Al entrevistador que le pregunta «¿qué queda para usted de la Alemania en la
que nació y creció?», Hannah Arendt responde «queda la lengua». Pero ¿qué es
una lengua como resto, una lengua que sobrevive al mundo del cual era una
expresión? Y ¿qué nos queda, cuando nos queda solamente la lengua? ¿Una lengua
que parece no tener ya nada que decir y que, sin embargo, obstinadamente queda
y resiste y de la cual no podemos separanos? Me gustaría responder: es la
poesía. ¿Qué es, de hecho, la poesía, si no aquello que queda de la lengua
después de que han sido desactivadas una a una sus funciones comunicativas e
informativas normales? Recuerdo que Ingeborg Bachmann me dijo una vez que no
era capaz de ir a la carnicería y preguntar: «me da un kilo de filetes». No
creo que quisiera decir que la lengua de la poesía es una lengua más pura, que
se encuentra más allá de la lengua que usamos en la carnicería o para los otros
usos cotidianos. Creo más bien que la lengua de la poesía es lo indestructible
que queda y resiste a todas las manipulaciones y a todas las corrupciones, la
lengua que queda también después del uso que hacemos de ella en los SMS y en
los tweets, la lengua que puede ser infinitamente destruida y que sin embargo
permanece, del mismo modo en que alguien escribió que el hombre es lo
indestructible que puede ser infinitamente destruido.
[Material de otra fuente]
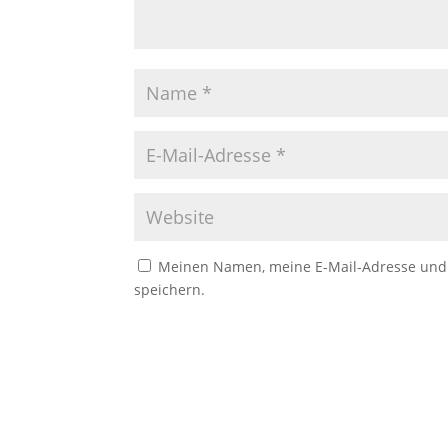
Meinen Namen, meine E-Mail-Adresse und 
speichern.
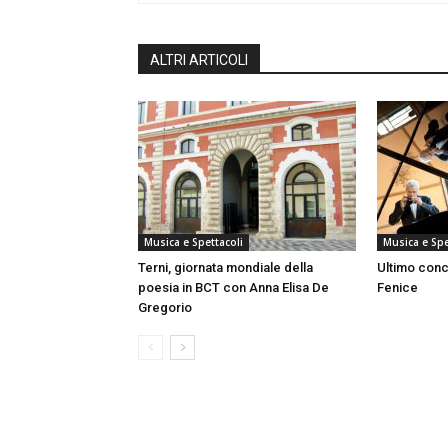
ALTRI ARTICOLI
Musica e Spettacoli
Musica e Spe
Terni, giornata mondiale della
Ultimo conc
poesia in BCT con Anna Elisa De
Fenice
Gregorio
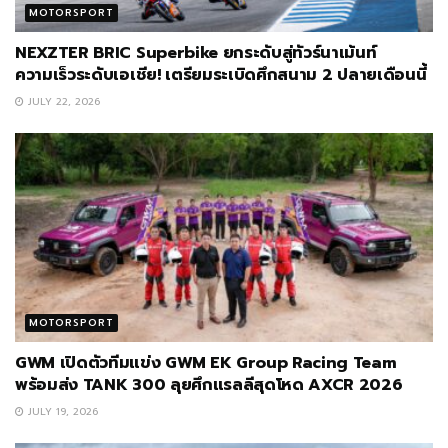
MOTORSPORT
NEXZTER BRIC Superbike ยกระดับสู่ทัวร์นาเม้นท์
ความเร็วระดับเอเชีย! เตรียมระเบิดศึกสนาม 2 ปลายเดือนนี้
JULY 22, 2026
MOTORSPORT
GWM เปิดตัวทีมแข่ง GWM EK Group Racing Team
พร้อมส่ง TANK 300 ลุยศึกแรลลีสุดโหด AXCR 2026
JULY 19, 2026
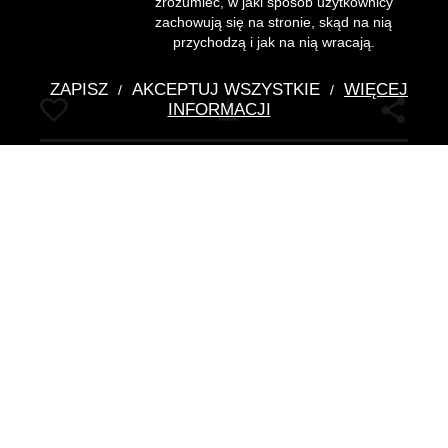
zrozumieć, w jaki sposób użytkownicy
zachowują się na stronie, skąd na nią
przychodzą i jak na nią wracają.
ZAPISZ
AKCEPTUJ WSZYSTKIE
WIĘCEJ
/
/
Pobierz
INFORMACJI
Młotek Czcigodnego Mistrza
loży "Maria Amalia", Weimar
nieznany
- autor
Dane szczegółowe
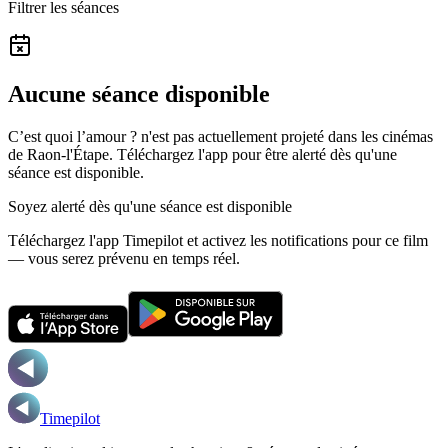
Filtrer les séances
Aucune séance disponible
C’est quoi l’amour ? n'est pas actuellement projeté dans les cinémas
de Raon-l'Étape.
Téléchargez l'app pour être alerté dès qu'une
séance est disponible.
Soyez alerté dès qu'une séance est disponible
Téléchargez l'app Timepilot et activez les notifications pour ce film
— vous serez prévenu en temps réel.
Timepilot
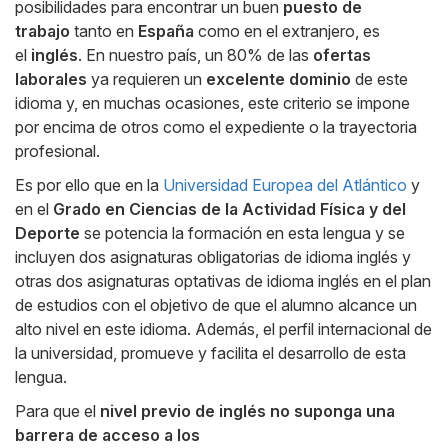
posibilidades para encontrar un buen
puesto de
trabajo
tanto en
España
como en el extranjero, es
el
inglés
. En nuestro país, un 80% de las
ofertas
laborales
ya requieren un
excelente dominio
de este
idioma y, en muchas ocasiones, este criterio se impone
por encima de otros como el expediente o la trayectoria
profesional.
Es por ello que en la
Universidad Europea del Atlántico
y
en el
Grado en Ciencias de la Actividad Física y del
Deporte
se potencia la formación en esta lengua y se
incluyen dos asignaturas obligatorias de idioma inglés y
otras dos asignaturas optativas de idioma inglés en el plan
de estudios con el objetivo de que el alumno alcance un
alto nivel en este idioma. Además, el perfil internacional de
la universidad, promueve y facilita el desarrollo de esta
lengua.
Para que el
nivel previo de inglés no suponga una
barrera de acceso a los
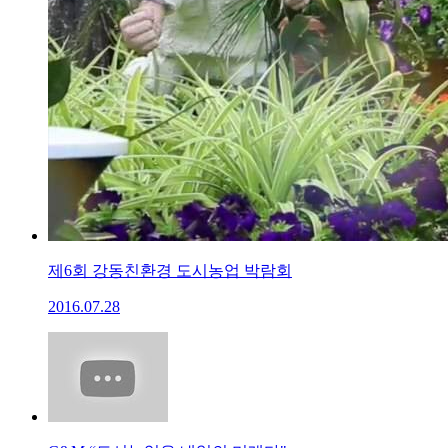
제6회 강동친환경 도시농업 박람회
2016.07.28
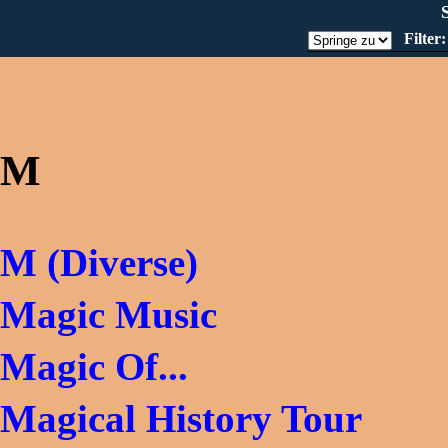
Lovestern Galaktika
Filter
M
M (Diverse)
Magic Music
Magic Of...
Magical History Tour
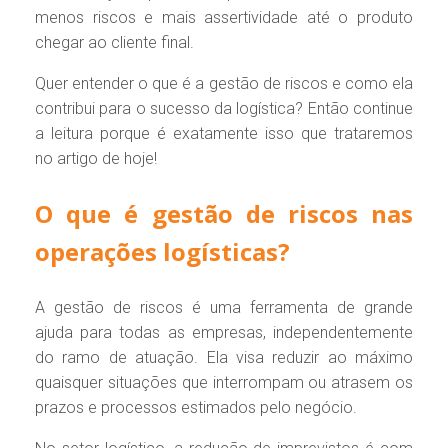
menos riscos e mais assertividade até o produto
chegar ao cliente final.
Quer entender o que é a gestão de riscos e como ela
contribui para o sucesso da logística? Então continue
a leitura porque é exatamente isso que trataremos
no artigo de hoje!
O que é gestão de riscos nas
operações logísticas?
A gestão de riscos é uma ferramenta de grande
ajuda para todas as empresas, independentemente
do ramo de atuação. Ela visa reduzir ao máximo
quaisquer situações que interrompam ou atrasem os
prazos e processos estimados pelo negócio.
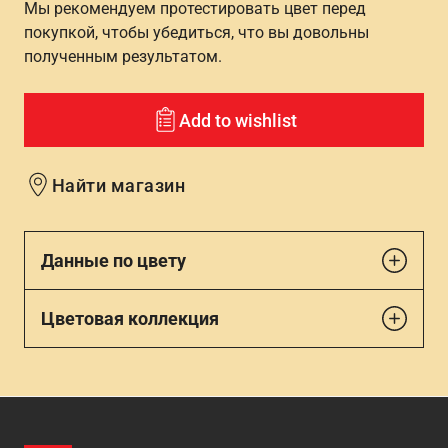
Мы рекомендуем протестировать цвет перед
покупкой, чтобы убедиться, что вы довольны
полученным результатом.
Add to wishlist
Найти магазин
Данные по цвету
Цветовая коллекция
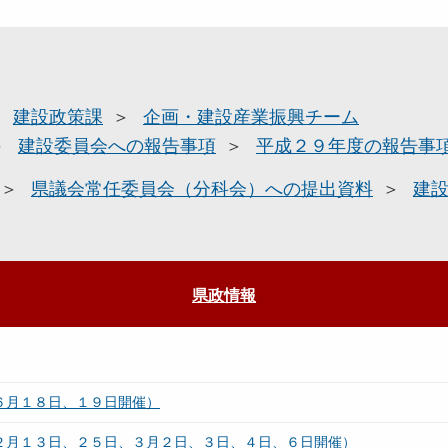
建設政策課
企画・建設産業振興チーム
建設委員会への報告事項
平成２９年度の報告事
県議会常任委員会（分科会）への提出資料
建
県政情報
６月１８日、１９日開催）
（２月１３日、２５日、３月２日、３日、４日、６日開催）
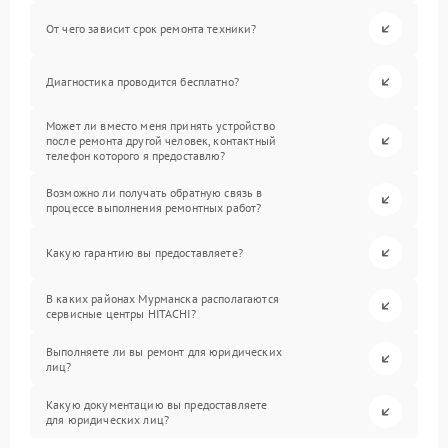
От чего зависит срок ремонта техники?
Диагностика проводится бесплатно?
Может ли вместо меня принять устройство
после ремонта другой человек, контактный
телефон которого я предоставлю?
Возможно ли получать обратную связь в
процессе выполнения ремонтных работ?
Какую гарантию вы предоставляете?
В каких районах Мурманска располагаются
сервисные центры HITACHI?
Выполняете ли вы ремонт для юридических
лиц?
Какую документацию вы предоставляете
для юридических лиц?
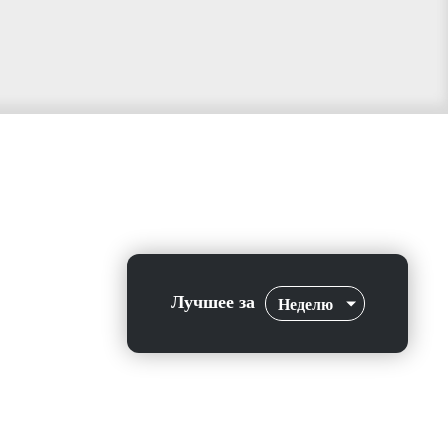
Лучшее за
Неделю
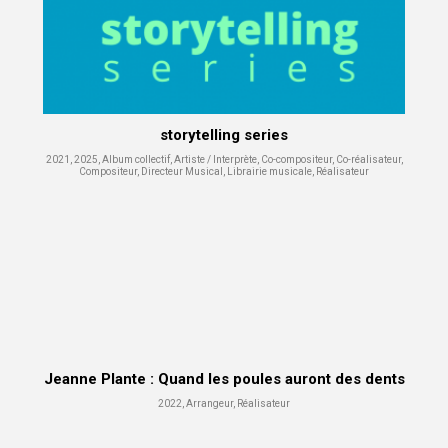
storytelling series
2021, 2025, Album collectif, Artiste / Interprète, Co-compositeur, Co-réalisateur,
Compositeur, Directeur Musical, Librairie musicale, Réalisateur
Jeanne Plante : Quand les poules auront des dents
2022, Arrangeur, Réalisateur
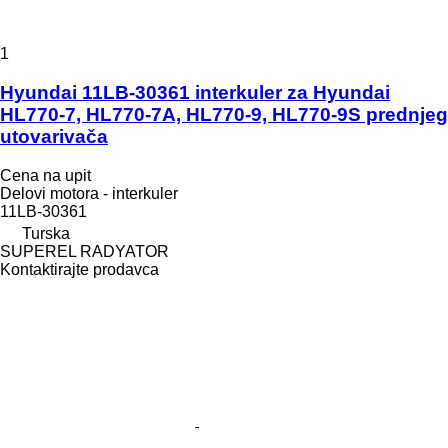
1
Hyundai 11LB-30361 interkuler za Hyundai
HL770-7, HL770-7A, HL770-9, HL770-9S prednjeg
utovarivača
Cena na upit
Delovi motora - interkuler
11LB-30361
Turska
SUPEREL RADYATOR
Kontaktirajte prodavca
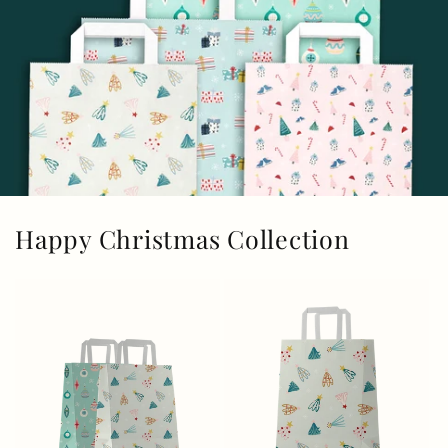
Happy Christmas Collection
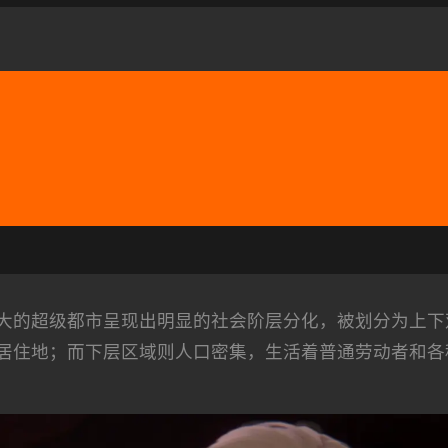
大的超级都市呈现出明显的社会阶层分化，被划分为上下
居住地；而下层区域则人口密集，生活着普通劳动者和各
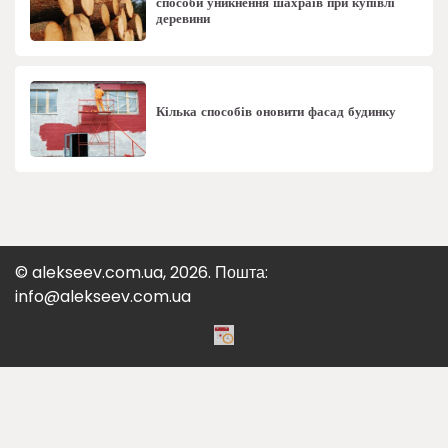
способи уникнення шахраїв при купівлі
деревини
Кілька способів оновити фасад будинку
© alekseev.com.ua, 2026. Пошта:
info@alekseev.com.ua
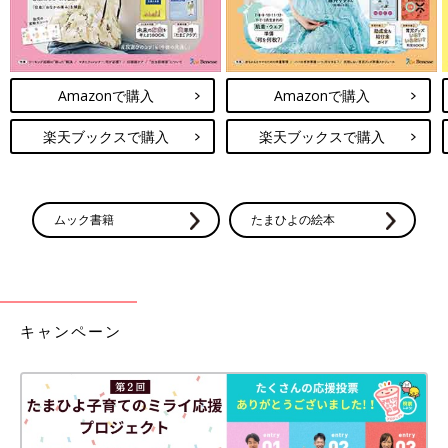
Amazonで購入
Amazonで購入
楽天ブックスで購入
楽天ブックスで購入
ムック書籍
たまひよの絵本
キャンペーン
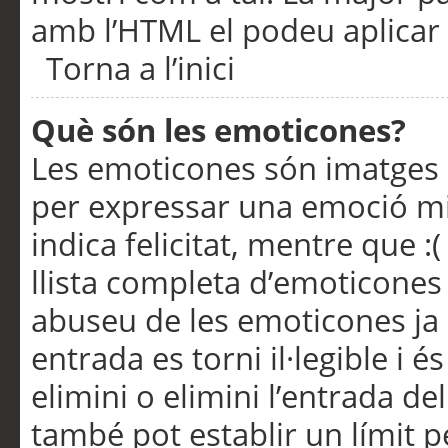
amb l’HTML el podeu aplicar 
Torna a l’inici
Què són les emoticones?
Les emoticones són imatges p
per expressar una emoció mitj
indica felicitat, mentre que :
llista completa d’emoticones 
abuseu de les emoticones ja
entrada es torni il·legible i
elimini o elimini l’entrada de
també pot establir un límit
Esta lengua que queda,
esta lengua de la poesía —que también es, yo creo, la lengua de la filosofía—
tiene que ver con aquello que, en la lengua, no dice, sino que llama. Es decir,
con el nombre. La poesía y el pensamiento atraviesan la lengua en dirección a
los nombres, a ese elemento de la lengua que no discurre y no informa, que no
dice algo de algo, sino que nombra y llama. Un breve texto que Italo Calvino
solía dedicar a sus amigos como su «testamento espiritual» se cierra con una
serie de frases recortadas y casi jadeantes: «tema de la memoria —memoria
perdida— conservar y perder aquello que se ha perdido —aquello que no se ha
tenido— aquello que se ha tenido con retraso —aquello que llevamos con
nosotros— aquello que no nos pertenece…». Yo creo que la lengua de la poesía,
la lengua que queda y llama, llama justamente aquello que se pierde. Ustedes
saben que, tanto en la vida individual como en aquella colectiva, la masa de
las cosas que se pierden, el exceso de los acontecimientos ínfimos,
imperceptibles, que todos los días olvidamos es a tal punto exterminado que
ningún archivo y ninguna memoria podrían contenerlos. Aquello que queda,
aquella parte de la lengua y de la vida que salvamos de la ruina, tiene sentido
sólo si tiene que ver íntimamente con lo perdido, si existe de algún modo para
él, si lo llama por medio de nombres y responde en su nombre. La lengua de la
poesía, la lengua que queda nos es querida y preciosa, porque llama lo que se
pierde. Porque aquello que se pierde es de Dios.